[Data listing — start]

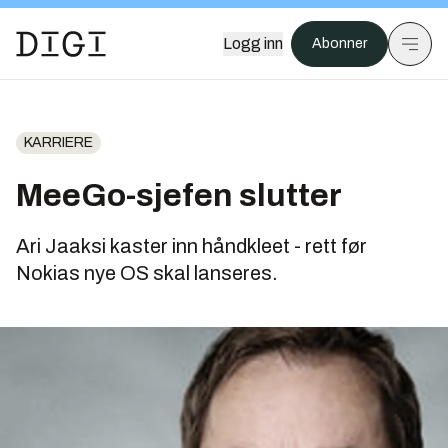
Logg inn
Abonner
KARRIERE
MeeGo-sjefen slutter
Ari Jaaksi kaster inn håndkleet - rett før
Nokias nye OS skal lanseres.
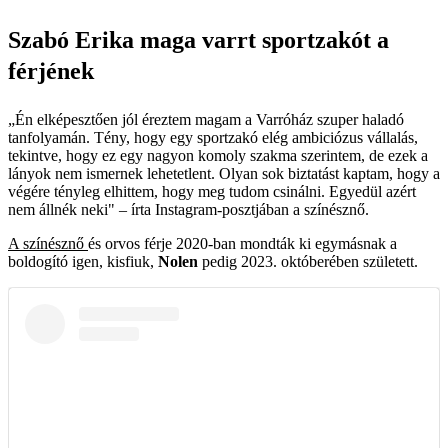
Szabó Erika maga varrt sportzakót a
férjének
„Én elképesztően jól éreztem magam a Varróház szuper haladó
tanfolyamán. Tény, hogy egy sportzakó elég ambiciózus vállalás,
tekintve, hogy ez egy nagyon komoly szakma szerintem, de ezek a
lányok nem ismernek lehetetlent. Olyan sok biztatást kaptam, hogy a
végére tényleg elhittem, hogy meg tudom csinálni. Egyedül azért
nem állnék neki" – írta Instagram-posztjában a színésznő.
A színésznő
és orvos férje 2020-ban mondták ki egymásnak a
boldogító igen, kisfiuk,
Nolen
pedig 2023. októberében született.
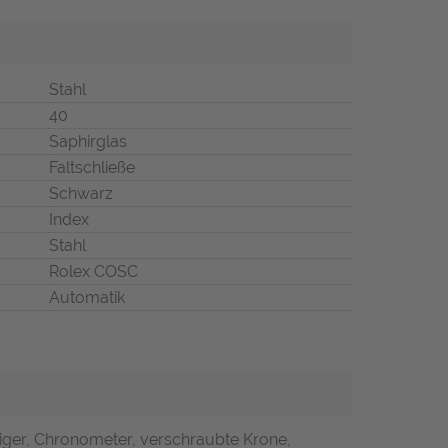
Stahl
40
Saphirglas
Faltschließe
Schwarz
Index
Stahl
Rolex COSC
Automatik
iger, Chronometer, verschraubte Krone,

[Data listing — finish]

Instruction:
The required response consists solely of the lines from the line containing "Varróház szuper haladó" through the end of the listing, both ends included, copied exactly without pictures.

Solution for this task:
„Én elképesztően jól éreztem magam a Varróház szuper haladó
tanfolyamán. Tény, hogy egy sportzakó elég ambiciózus vállalás,
tekintve, hogy ez egy nagyon komoly szakma szerintem, de ezek a
lányok nem ismernek lehetetlent. Olyan sok biztatást kaptam, hogy a
végére tényleg elhittem, hogy meg tudom csinálni. Egyedül azért
nem állnék neki" – írta Instagram-posztjában a színésznő.
A színésznő
és orvos férje 2020-ban mondták ki egymásnak a
boldogító igen, kisfiuk,
Nolen
pedig 2023. októberében született.
Stahl
40
Saphirglas
Faltschließe
Schwarz
Index
Stahl
Rolex COSC
Automatik
iger, Chronometer, verschraubte Krone,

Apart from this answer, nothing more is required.